Report each line from the entries in which "vertebrates" can be found.
- Opening Delimiter -
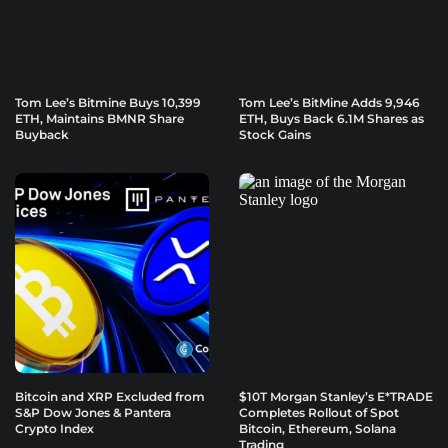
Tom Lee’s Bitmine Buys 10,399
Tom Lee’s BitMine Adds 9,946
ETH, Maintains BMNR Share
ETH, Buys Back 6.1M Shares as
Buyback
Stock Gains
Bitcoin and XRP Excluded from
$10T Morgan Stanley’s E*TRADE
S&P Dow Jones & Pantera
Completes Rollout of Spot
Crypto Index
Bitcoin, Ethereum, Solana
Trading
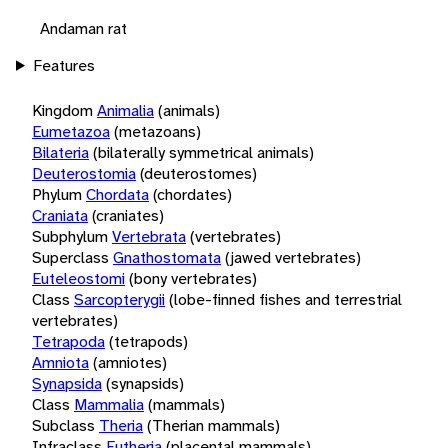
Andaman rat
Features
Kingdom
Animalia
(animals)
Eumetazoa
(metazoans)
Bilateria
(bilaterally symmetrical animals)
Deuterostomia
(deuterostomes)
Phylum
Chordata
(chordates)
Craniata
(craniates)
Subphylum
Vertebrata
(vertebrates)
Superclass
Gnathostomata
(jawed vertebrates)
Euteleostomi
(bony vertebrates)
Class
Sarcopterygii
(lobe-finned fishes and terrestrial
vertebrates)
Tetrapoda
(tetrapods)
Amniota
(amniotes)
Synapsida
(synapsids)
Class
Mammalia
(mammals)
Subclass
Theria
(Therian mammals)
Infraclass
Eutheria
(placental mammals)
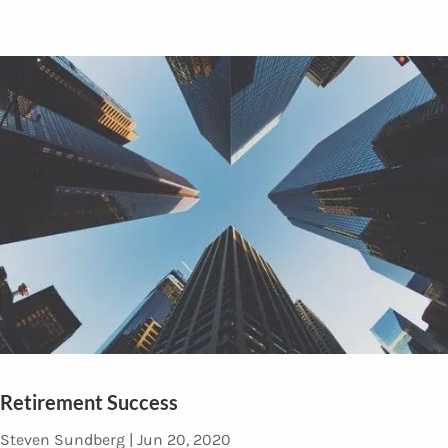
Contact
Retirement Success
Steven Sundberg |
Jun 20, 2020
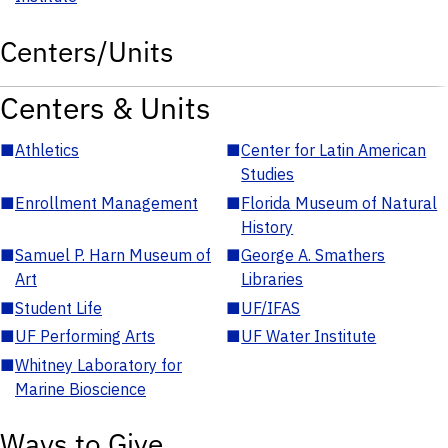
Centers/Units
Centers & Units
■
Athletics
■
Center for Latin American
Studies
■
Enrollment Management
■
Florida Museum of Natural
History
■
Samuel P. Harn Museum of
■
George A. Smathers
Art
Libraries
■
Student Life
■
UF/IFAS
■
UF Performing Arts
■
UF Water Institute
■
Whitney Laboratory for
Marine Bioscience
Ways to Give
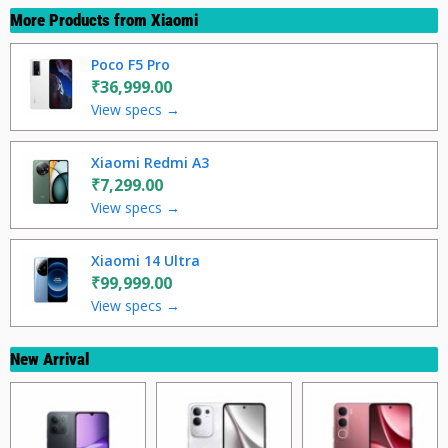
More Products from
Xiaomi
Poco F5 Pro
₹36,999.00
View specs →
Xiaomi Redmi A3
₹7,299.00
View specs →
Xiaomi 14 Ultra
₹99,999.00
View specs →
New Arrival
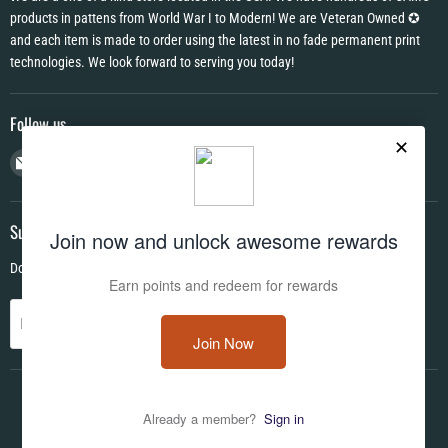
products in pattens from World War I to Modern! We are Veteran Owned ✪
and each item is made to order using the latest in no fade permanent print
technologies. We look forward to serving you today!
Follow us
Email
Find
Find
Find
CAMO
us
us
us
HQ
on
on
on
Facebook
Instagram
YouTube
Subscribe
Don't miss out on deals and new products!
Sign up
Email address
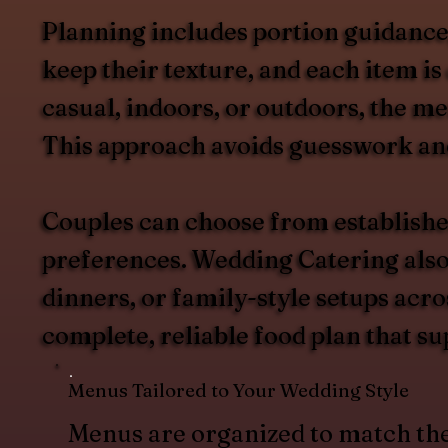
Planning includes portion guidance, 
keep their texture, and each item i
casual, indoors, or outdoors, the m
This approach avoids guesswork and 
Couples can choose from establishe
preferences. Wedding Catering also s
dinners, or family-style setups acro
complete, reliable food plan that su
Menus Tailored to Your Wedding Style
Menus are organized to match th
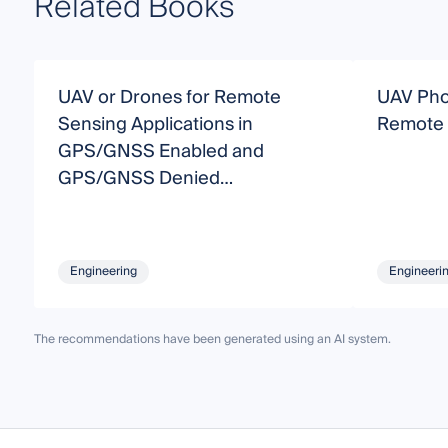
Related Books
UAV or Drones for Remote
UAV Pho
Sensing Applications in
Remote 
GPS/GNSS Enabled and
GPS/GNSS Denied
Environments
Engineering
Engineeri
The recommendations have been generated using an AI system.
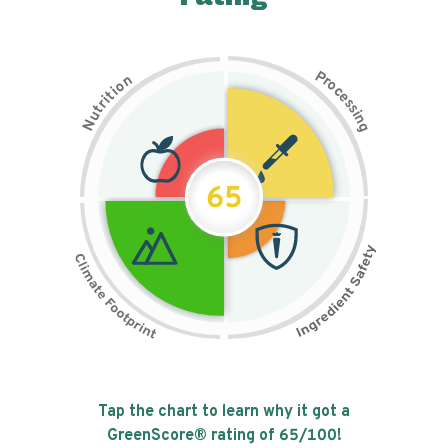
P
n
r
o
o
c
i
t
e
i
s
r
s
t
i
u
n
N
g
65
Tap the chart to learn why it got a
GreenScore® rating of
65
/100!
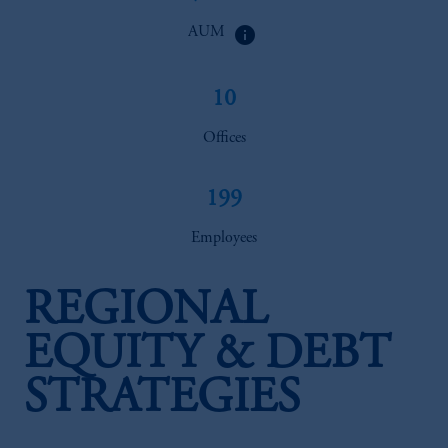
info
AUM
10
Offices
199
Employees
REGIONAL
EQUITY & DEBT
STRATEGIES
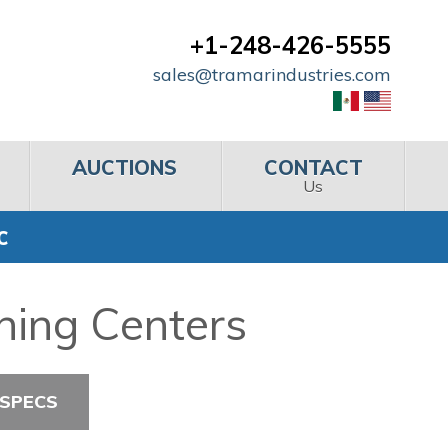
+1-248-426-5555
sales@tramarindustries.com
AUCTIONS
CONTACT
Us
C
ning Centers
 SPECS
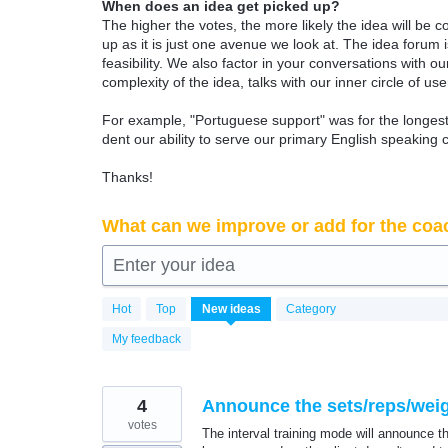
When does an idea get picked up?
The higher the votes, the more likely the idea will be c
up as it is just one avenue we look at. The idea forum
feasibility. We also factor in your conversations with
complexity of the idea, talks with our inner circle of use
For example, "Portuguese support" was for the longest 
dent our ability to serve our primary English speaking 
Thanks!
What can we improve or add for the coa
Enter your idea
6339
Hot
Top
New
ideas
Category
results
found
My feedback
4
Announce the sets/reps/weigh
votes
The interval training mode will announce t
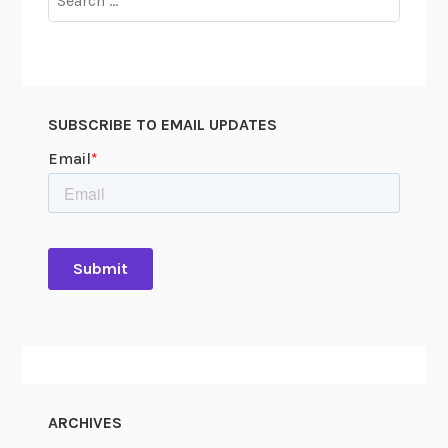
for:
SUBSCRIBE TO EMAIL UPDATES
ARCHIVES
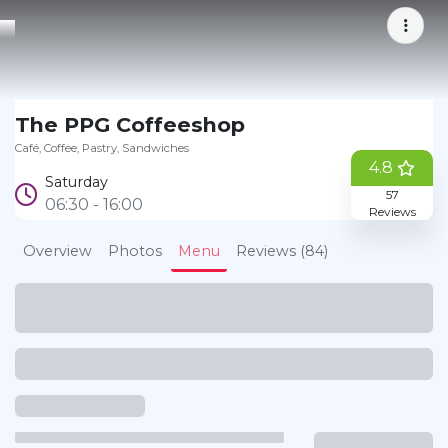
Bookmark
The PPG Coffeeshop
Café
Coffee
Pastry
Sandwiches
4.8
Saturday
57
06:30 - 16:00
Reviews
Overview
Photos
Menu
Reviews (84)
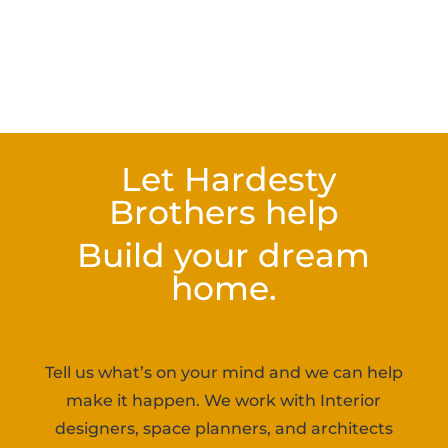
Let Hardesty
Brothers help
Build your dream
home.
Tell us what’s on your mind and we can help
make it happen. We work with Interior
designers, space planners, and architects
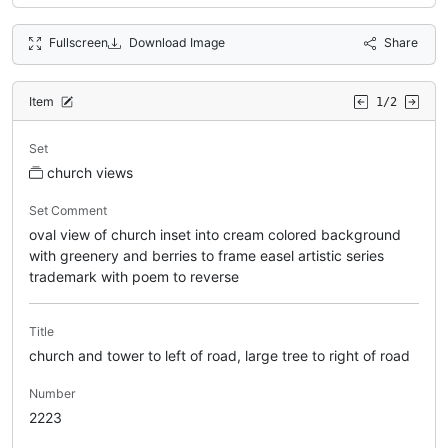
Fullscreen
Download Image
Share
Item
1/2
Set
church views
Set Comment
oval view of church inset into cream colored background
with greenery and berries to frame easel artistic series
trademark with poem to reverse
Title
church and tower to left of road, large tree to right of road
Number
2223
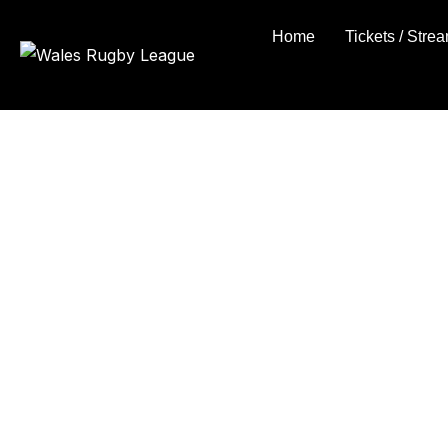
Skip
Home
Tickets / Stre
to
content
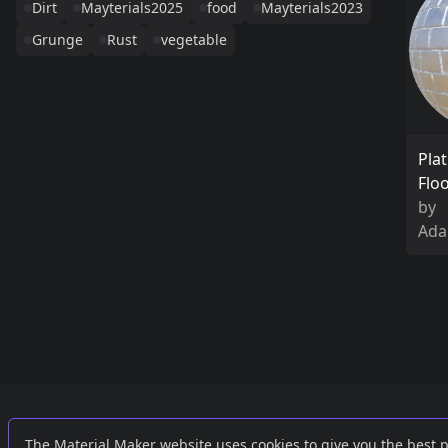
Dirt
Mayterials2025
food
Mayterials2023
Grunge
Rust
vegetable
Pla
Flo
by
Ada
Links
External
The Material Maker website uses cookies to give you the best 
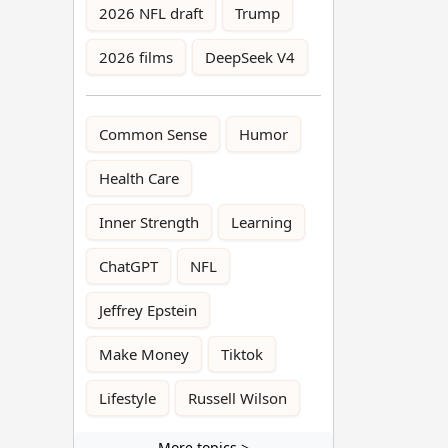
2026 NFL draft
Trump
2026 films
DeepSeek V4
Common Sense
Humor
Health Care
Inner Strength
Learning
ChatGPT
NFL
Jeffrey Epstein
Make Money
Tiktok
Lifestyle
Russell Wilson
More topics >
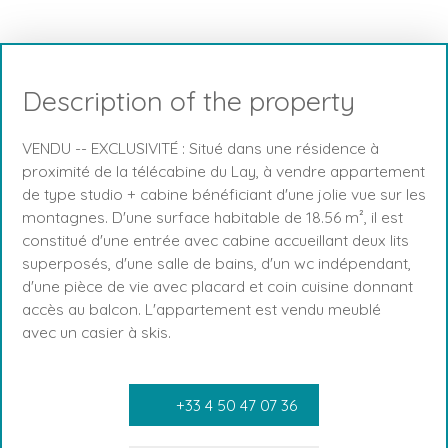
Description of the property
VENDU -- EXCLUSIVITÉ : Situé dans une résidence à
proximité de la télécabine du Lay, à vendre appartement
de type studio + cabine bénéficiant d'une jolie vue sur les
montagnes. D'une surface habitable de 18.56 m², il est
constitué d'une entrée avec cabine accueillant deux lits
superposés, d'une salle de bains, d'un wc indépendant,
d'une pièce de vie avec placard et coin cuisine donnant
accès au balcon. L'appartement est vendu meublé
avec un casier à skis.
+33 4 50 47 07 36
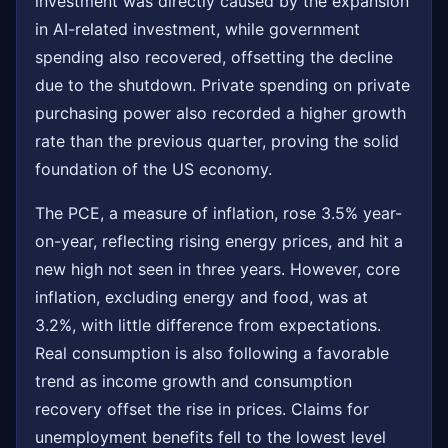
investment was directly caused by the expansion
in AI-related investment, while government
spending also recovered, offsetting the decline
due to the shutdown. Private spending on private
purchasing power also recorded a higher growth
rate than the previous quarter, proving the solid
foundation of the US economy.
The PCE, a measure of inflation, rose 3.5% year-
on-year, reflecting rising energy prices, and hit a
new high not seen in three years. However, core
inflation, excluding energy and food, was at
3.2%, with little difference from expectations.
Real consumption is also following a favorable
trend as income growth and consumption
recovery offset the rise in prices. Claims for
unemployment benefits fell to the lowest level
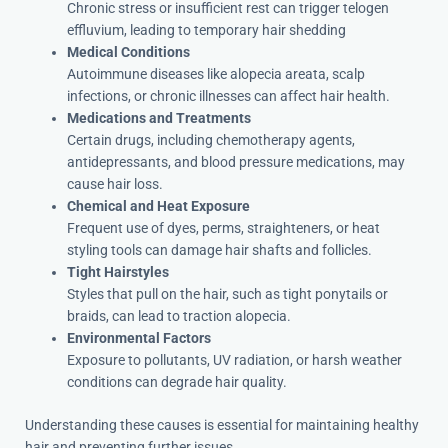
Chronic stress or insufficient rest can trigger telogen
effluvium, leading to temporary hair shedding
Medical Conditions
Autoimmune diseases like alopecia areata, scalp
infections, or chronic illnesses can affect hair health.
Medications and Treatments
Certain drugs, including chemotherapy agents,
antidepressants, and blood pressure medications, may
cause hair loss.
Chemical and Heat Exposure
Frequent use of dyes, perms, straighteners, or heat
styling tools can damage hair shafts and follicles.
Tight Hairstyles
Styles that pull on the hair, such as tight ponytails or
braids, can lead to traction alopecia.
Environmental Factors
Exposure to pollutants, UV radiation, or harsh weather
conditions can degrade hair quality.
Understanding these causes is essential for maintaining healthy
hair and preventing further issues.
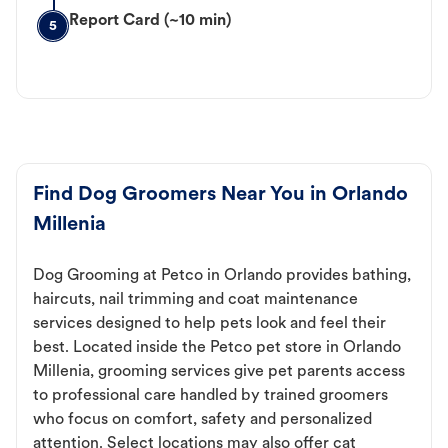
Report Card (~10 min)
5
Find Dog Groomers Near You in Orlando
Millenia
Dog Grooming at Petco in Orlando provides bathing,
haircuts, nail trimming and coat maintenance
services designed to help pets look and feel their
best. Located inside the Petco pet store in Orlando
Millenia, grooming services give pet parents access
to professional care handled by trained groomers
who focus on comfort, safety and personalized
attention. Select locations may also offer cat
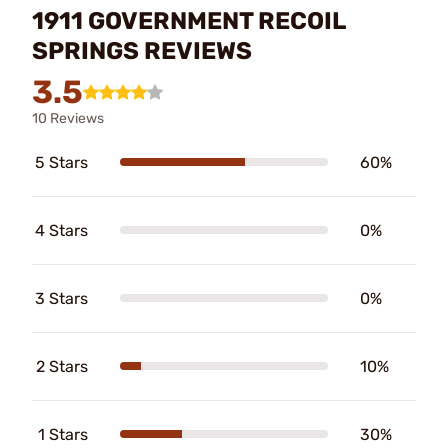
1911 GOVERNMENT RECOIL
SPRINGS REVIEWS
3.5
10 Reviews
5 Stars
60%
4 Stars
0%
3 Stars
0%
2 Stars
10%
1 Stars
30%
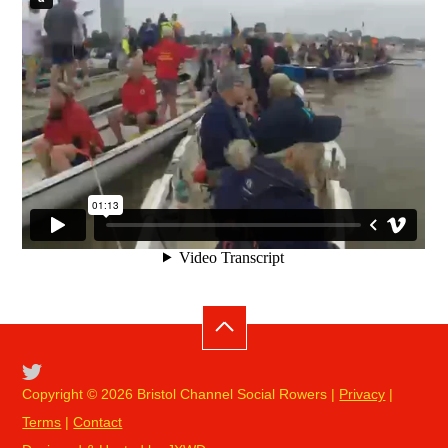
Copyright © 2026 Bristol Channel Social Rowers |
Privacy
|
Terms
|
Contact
- Closing Delimiter -
> _ANSWER SECTION_
(vertebrates)
(jawed vertebrates)
(bony vertebrates)
vertebrates)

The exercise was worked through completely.